The WHO analysis puts the lie to the supposed “scientific consensus” on the safety of GM crops, declared but not proven by National Geographic, the Gates Foundation, and the Cornell Center for Science, among others. (See my previous article, “The War on Genetically-Modified-Food Critics.”)

The WHO findings, summarized in an accessible two-page monograph and in The Lancet Oncology, raise alarms. Glyphosate is by far the most widely used herbicide because it is the weed-killer that genetically modified corn and soybeans are engineered to “tolerate.” With GM varieties now accounting for 90 percent or more of the U.S. market for corn and soybeans, glyphosate is being liberally sprayed over ever-more-vast tracts of farmland with farmers secure in the knowledge that their crops won’t be harmed by the herbicide.

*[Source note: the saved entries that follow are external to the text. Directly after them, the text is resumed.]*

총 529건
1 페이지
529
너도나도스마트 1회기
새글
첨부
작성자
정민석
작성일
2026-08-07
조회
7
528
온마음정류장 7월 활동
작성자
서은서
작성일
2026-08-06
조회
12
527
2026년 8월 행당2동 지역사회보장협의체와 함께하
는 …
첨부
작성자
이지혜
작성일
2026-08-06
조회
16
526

Apparently humans may not be so tolerant, and animals in feeding trials certainly aren’t.

The WHO found, “For the herbicide glyphosate, there was limited evidence of carcinogenicity in humans for non-Hodgkin lymphoma.” By WHO protocols, “limited evidence” means some evidence but not conclusive evidence. The expert panel cited studies that glyphosate “caused DNA and chromosomal damage in human cells, although it gave negative results in tests using bacteria. One study in community residents reported increases in blood markers of chromosomal damage (micronuclei) after glyphosate formulations were sprayed nearby." Because there have been no long-term human feeding trials, the evidence is limited, mainly to studies of agricultural exposures.

Human feeding trials are considered unethical, so the gold standard for epidemiological research is the animal study. WHO found, in its year-long expert scientific review of the evidence from government and peer-reviewed studies, that “there is convincing evidence that glyphosate also can cause cancer in laboratory animals.”

That finding makes glyphosate a “probable carcinogen” for humans, according to accepted WHO standards.

That probably will not quiet the consensus campaigners, but it should. Will the Gates-funded Cornell Center for Science declare the members of WHO’s International Agency for Research on Cancer to be “science doubters” on GM food safety? Probably. That’s what the center is funded to do.

Et tu, National Geographic? How about a correction or a retraction of your assertion that such scientists are no more credible than creationists?

The first retractions came from investors: Monsanto stock was down sharply on the news.

Timothy A. Wise is researcher at Tufts University’s Global Development and Environment Institute.